Being in this situation is nothing like being in a band, and I start thinking that I need to apply that dynamic to the label: Us against them — working to your strengths — the gang ethic.I decide to put a team together. As it stands, the Winterbird ‘team’ is made up of people I know and trust but now I need to make it official. The Fence Collective is an inspiration for what I want to try and do. They sell their own stock directly to the fans, as well as through hand picked record shops, and support each other on tour, run their own Homegame festival in Fife and generally exist on their own terms. Somehow, they still look like they enjoy it. The bastards.

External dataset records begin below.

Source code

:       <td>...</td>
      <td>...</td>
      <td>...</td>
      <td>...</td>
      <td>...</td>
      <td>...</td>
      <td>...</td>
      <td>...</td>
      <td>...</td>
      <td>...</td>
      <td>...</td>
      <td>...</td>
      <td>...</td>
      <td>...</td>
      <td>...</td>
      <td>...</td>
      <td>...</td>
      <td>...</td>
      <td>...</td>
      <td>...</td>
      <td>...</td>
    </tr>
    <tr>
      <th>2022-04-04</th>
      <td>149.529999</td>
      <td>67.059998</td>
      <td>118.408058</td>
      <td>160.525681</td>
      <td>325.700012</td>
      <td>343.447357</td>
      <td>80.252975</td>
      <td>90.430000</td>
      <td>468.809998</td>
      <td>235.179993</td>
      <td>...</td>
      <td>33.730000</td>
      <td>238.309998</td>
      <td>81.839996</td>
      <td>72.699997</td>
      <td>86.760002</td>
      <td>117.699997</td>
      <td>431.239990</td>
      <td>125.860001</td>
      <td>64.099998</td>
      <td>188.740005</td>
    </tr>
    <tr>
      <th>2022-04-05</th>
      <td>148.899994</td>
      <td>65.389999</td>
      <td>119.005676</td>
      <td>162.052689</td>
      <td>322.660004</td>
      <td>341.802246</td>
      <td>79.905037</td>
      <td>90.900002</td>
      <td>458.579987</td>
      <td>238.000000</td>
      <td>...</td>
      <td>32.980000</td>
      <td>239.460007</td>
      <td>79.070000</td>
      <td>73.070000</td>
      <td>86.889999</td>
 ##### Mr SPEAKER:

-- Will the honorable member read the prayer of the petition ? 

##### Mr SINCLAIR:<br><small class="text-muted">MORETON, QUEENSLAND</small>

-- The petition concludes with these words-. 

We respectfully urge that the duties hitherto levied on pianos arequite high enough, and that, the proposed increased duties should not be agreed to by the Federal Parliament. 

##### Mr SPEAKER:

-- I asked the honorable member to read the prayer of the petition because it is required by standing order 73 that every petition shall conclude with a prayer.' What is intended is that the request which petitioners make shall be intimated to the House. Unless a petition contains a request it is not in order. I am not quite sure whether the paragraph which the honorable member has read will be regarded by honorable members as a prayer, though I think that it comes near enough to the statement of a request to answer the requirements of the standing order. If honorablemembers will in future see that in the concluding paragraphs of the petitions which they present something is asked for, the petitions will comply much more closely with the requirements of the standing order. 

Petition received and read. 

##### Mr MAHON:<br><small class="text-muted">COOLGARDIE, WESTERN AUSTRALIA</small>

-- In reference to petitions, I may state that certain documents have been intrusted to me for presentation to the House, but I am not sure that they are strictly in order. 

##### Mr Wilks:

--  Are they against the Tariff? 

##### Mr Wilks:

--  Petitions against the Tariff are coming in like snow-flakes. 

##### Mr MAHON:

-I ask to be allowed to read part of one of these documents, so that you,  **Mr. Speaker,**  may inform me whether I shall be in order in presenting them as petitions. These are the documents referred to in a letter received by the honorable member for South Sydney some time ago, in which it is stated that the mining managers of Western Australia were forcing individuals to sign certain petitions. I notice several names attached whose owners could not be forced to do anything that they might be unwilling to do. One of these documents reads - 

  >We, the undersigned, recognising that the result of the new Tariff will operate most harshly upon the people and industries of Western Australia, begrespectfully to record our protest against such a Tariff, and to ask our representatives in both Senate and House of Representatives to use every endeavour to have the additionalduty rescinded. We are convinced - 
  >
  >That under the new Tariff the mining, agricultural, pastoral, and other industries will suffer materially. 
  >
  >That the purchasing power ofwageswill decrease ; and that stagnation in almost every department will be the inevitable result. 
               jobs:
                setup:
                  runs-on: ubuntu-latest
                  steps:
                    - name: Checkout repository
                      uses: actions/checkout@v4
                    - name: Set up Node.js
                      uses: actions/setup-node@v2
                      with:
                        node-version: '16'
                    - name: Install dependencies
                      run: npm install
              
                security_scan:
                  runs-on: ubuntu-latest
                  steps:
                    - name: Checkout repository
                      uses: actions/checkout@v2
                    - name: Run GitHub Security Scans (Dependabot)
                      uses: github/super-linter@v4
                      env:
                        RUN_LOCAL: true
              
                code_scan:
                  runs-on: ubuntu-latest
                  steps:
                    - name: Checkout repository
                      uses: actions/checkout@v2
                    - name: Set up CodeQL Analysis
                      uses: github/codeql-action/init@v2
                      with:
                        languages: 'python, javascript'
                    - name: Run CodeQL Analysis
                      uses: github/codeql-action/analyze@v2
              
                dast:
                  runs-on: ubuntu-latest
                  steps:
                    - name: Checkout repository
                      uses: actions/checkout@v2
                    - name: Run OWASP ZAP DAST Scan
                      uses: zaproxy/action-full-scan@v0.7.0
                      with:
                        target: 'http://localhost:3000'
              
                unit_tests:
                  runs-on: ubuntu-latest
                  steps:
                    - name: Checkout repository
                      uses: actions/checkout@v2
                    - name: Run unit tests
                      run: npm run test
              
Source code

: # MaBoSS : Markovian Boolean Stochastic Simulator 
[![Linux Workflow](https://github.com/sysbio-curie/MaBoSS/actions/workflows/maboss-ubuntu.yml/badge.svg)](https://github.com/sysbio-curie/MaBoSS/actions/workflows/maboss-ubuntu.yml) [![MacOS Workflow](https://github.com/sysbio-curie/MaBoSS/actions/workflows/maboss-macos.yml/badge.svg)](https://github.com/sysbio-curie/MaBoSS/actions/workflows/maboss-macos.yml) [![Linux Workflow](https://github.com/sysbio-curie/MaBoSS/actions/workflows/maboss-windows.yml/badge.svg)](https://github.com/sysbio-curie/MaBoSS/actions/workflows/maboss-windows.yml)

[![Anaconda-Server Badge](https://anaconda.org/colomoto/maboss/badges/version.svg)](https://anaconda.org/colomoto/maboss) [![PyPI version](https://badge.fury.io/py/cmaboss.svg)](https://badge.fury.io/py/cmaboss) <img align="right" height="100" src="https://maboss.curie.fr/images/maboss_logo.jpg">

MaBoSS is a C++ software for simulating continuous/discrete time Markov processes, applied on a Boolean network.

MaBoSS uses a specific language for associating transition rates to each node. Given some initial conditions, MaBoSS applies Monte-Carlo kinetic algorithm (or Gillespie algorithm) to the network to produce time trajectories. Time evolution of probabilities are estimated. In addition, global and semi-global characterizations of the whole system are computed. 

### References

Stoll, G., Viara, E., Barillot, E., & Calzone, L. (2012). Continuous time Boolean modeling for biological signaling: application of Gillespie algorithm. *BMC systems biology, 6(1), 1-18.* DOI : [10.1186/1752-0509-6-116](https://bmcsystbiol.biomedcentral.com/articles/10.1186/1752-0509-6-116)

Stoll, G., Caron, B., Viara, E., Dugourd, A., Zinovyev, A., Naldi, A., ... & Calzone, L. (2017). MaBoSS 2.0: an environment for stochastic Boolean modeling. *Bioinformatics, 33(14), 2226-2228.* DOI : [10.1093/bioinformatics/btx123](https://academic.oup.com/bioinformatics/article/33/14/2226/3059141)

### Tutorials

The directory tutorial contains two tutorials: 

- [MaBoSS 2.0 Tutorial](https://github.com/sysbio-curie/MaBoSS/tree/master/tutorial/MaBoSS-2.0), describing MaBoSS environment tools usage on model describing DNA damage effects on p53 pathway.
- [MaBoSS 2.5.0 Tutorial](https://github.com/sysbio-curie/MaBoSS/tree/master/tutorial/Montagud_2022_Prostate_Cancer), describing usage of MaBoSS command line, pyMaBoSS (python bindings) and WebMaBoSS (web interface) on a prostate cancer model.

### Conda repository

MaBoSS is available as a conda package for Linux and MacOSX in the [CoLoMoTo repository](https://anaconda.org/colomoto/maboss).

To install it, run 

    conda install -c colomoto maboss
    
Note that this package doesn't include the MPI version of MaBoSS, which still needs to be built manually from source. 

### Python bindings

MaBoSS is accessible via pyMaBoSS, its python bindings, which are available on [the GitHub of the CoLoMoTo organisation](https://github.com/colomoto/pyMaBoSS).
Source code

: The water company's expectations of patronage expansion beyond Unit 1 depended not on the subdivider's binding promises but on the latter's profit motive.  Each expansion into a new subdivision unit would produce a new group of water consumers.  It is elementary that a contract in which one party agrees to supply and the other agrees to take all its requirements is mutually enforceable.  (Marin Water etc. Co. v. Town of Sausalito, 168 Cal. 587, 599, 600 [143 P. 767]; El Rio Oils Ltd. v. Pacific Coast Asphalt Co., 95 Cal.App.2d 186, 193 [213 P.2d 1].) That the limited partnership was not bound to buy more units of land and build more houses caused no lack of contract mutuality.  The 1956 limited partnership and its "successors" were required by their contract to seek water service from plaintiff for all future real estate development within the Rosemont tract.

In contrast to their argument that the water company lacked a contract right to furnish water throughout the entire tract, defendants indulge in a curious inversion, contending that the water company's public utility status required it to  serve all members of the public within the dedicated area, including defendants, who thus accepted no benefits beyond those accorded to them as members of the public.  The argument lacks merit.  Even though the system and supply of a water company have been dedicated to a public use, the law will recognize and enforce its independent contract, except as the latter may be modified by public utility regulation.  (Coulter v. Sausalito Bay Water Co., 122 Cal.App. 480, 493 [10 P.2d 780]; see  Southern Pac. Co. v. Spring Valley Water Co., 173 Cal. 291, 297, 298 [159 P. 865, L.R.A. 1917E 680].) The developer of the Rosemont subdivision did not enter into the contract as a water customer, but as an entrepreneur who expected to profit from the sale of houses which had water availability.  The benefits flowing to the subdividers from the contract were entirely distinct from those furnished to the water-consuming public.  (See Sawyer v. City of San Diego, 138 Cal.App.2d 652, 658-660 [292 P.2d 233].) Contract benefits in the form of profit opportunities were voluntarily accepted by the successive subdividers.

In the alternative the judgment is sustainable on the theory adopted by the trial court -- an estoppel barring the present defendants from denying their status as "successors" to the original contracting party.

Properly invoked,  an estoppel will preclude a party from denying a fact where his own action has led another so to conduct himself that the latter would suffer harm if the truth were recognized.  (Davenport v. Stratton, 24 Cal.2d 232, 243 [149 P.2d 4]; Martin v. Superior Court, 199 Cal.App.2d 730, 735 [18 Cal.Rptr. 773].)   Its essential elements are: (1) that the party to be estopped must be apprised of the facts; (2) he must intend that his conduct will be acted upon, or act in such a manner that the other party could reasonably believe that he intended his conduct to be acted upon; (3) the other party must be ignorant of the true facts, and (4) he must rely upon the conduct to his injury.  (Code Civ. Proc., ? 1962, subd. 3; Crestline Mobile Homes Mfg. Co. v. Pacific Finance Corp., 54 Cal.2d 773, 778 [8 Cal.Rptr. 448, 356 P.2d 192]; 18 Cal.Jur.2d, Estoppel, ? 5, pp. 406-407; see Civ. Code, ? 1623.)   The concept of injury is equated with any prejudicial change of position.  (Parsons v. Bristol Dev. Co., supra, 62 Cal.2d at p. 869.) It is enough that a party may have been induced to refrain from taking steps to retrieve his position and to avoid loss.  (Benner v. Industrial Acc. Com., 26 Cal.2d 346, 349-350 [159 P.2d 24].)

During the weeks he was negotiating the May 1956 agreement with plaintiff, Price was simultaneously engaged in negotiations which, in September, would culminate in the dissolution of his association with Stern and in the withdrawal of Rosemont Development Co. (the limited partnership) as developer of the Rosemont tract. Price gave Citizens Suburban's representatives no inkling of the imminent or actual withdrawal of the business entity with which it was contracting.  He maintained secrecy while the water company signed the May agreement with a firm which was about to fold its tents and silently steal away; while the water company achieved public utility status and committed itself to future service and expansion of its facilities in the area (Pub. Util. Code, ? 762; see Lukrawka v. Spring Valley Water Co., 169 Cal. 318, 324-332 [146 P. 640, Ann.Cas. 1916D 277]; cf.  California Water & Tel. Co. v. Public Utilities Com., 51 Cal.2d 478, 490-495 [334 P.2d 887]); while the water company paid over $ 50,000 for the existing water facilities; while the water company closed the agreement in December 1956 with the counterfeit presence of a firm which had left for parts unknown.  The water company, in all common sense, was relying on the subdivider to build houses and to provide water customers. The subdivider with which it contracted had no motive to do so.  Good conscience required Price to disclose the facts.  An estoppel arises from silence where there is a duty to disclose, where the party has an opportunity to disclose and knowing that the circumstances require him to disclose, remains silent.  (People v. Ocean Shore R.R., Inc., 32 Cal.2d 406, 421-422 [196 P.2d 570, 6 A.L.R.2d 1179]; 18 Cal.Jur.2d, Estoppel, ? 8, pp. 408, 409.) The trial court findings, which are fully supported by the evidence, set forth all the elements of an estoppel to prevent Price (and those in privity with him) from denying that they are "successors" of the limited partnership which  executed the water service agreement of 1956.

I contact everyone involved with Winterbird and get them to the pub armed with 300 CDs and a notebook. I stand, back to the wall, trying to lift everyone and install some passion. I realize very quickly that it is not them that need it, it’s me. I am knackered, jaded and out of steam. But as I speak, I find myself pacing like a boxer, re-believing my own spin and brimstone. It is part therapy, part confessional. I swig lager while spouting on about how no fucker will help us, so we’ll just help ourselves, etc. The mist clears and Fifth House and Stacey agree to take responsibility for selling our releases and spreading the word. Even Chris the designer takes a box of CDs to sell. Playhappy continue to throw shows our way and we all agree that James is better than any agents we have dealt with. I start to feel the financial pressure lifting because money will trickle in from sales and show fees, and the profile of the label should slowly rise.
We still haven’t left Blackburn, of course, but despite the split Playhappy continue an allegiance with Winterbird and get us support slots with King Creosote, The Phantom Band, Django Django, The Shivers… This is great news for the label, as getting shows seems to be the most difficult thing. I am still adamant that we need a good reputation by association as well as by what we produce. These supports are worth ten shows in an empty London boozer. Nevertheless, I worry about money all the time. I just want people to hear what we are doing without having to lower myself to the cock-sucking roulette of PR and hype. Now, Winterbird is officially a Collective, a band, a group, and for a moment I don’t feel like the weight is just on my shoulders.
In the midst of all the chaos, frustration, tears and confusion; there are moments of joy; listening to everyone’s new songs, having a beer or a manic phone conversation with any of the musicians and planning to take on the world, James calling with another support slot, my daughter asking for Stanzas For Sail to be played in the car, a stranger walking up to you after a show and saying it was good. These things matter.
We will take them all on, on our own. Nick Drake with knuckledusters; Dexys on erm, dexies. You get the picture.
And so, caught up in the renewed waves of excitement and activity, I abandon all my best instincts I do what I said I never would. I immediately sign myself to the label.
If only I could afford to record me.